There are also special types of CDs that earn interest differently. A “step-up” CD, also known as a “multi-step” or “bonus-rate” CD, has an interest rate that can increase during the CD’s term.
There are also “callable” CDs, which tend to offer better interest rates. The drawback of these CDs is that the bank can choose to end your agreement before the CD matures and return the deposit with whatever interest it earned up to that time.
Switch to a Different Bank
The weeks leading up to your CD’s maturity date are a good time to research what the current market for CDs looks like. Federal interest rate hikes in 2023 have boosted the rates on many CDs, offering much better returns than in recent years.

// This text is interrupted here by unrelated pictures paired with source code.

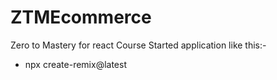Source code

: # ZTMEcommerce
Zero to Mastery for react Course
Started application like this:- 
* npx create-remix@latest
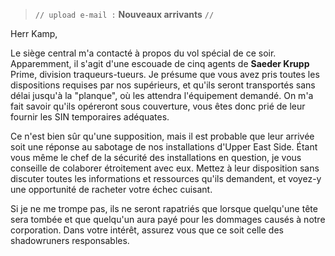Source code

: > `// upload e-mail :` **Nouveaux arrivants** `//`

Herr Kamp,

Le siège central m'a contacté à propos du vol spécial de ce soir. Apparemment, il s'agit d'une escouade de cinq agents de **Saeder Krupp** Prime, division traqueurs-tueurs. Je présume que vous avez pris toutes les dispositions requises par nos supérieurs, et qu'ils seront transportés sans délai jusqu'à la "planque", où les attendra l'équipement demandé. On m'a fait savoir qu'ils opéreront sous couverture, vous êtes donc prié de leur fournir les SIN temporaires adéquates.

Ce n'est bien sûr qu'une supposition, mais il est probable que leur arrivée soit une réponse au sabotage de nos installations d'Upper East Side. Étant vous même le chef de la sécurité des installations en question, je vous conseille de colaborer étroitement avec eux. Mettez à leur disposition sans discuter toutes les informations et ressources qu'ils demandent, et voyez-y une opportunité de racheter votre échec cuisant.

Si je ne me trompe pas, ils ne seront rapatriés que lorsque quelqu'une tête sera tombée et que quelqu'un aura payé pour les dommages causés à notre corporation. Dans votre intérêt, assurez vous que ce soit celle des shadowruners responsables.
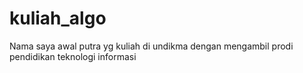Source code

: # kuliah_algo
Nama saya awal putra yg kuliah di undikma dengan mengambil prodi pendidikan teknologi informasi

The best rates will usually come from online banks that offer high-yield CDs with low minimum deposits. Just make sure whichever bank you choose is FDIC-insured, so you can feel confident that your deposit is secure.

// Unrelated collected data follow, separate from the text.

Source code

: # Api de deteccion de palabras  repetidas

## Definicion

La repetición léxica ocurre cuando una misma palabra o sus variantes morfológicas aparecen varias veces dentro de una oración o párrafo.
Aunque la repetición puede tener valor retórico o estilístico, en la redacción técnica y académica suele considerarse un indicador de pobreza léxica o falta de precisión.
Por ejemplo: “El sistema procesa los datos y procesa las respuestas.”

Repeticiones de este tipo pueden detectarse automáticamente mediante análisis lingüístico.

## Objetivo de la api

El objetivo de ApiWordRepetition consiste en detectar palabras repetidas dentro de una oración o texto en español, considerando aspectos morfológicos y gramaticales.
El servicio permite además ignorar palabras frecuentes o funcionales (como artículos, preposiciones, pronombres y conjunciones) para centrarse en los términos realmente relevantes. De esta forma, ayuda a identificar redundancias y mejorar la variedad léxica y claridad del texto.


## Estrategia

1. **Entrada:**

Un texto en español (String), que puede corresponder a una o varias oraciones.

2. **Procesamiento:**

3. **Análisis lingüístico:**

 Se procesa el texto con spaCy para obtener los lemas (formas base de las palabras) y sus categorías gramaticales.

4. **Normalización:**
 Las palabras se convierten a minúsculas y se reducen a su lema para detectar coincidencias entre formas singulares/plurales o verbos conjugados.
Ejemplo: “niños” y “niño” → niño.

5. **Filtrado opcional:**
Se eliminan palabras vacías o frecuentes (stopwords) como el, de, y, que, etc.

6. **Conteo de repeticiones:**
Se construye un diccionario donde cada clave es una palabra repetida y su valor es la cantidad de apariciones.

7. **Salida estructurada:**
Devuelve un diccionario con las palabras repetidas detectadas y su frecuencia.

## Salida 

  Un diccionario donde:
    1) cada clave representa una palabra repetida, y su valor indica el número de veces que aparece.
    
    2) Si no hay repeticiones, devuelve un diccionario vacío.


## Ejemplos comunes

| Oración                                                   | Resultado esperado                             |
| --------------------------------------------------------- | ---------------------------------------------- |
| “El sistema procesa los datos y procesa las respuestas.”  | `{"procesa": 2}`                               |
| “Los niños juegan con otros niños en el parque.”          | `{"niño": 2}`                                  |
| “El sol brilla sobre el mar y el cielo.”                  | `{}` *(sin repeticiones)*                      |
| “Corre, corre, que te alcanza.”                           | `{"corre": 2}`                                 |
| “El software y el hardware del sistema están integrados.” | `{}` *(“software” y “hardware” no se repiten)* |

Deposit Your Money Somewhere Else
You might also move your money out of CDs entirely and deposit the funds in a different savings vehicle. There are several alternatives to CDs worth considering, and which one is right for you depends on your savings goals.
Those who want to have their savings more readily available might prefer a high-yield savings account or money market account. These accounts generate greater returns than a traditional checking or savings account, but you can access your funds at any time.
For guaranteed returns on a protected principal deposit, you may consider purchasing bonds. A bond can be issued by the government or by a private business, and government bonds are considered some of the most reliable long-term investments.
If you want to get greater returns on your savings than a CD or bonds can offer, you may want to look at investing in the equity market. When you’re saving money for a long-term goal such as retirement, investing is a good idea because over time, your savings will weather the ups and downs of the market and come out ahead.
No matter what you choose to do with your CD, you’ll have some time to decide once it matures. Most banks offer a grace period when you can decide what to do with your money. The grace period typically lasts one or two weeks.
If you don’t decide before the grace period ends, the bank will decide for you what will happen to your CD. They could automatically roll it over into a new CD or transfer it back to you.
When you withdraw the CD funds, you should receive the money via a check in the mail or by direct deposit if you also have a checking or savings account with the same bank.
How Long Should My Maturity Be When I Buy a CD?
Which CD maturity is right for you depends on your personal finance priorities and goals. Are you saving for a long-term goal and want to get the most interest possible? Or do you anticipate needing the money soon and want to earn a bit of interest in the meantime?
The tradeoff with CD maturity is that the longer your CD’s term is, the higher the interest rate will be and the more interest you’ll earn over time. To get the best rates, you’ll need to put your deposit away and not touch it for a long time.
For this reason, shorter CDs are better if you’re saving for a short term goal, like a vacation or a splurge purchase. If you’re putting those savings away for a long term goal, such as a down payment on a house, then it’s worth it to buy a CD with a long term and a higher interest rate.
Frequently Asked Questions
A certificate of deposit (CD) is a savings product offered by banks, credit unions and other financial institutions. When you purchase a CD, you put down a deposit that cannot be withdrawn for a period of time, and when that time is up, you’ll receive the deposit back plus interest earned.
After the CD matures, you can usually leave the money in the account for one to two weeks before the bank decides for you what to do with it.
You must pay taxes on any interest the CD earns during its term.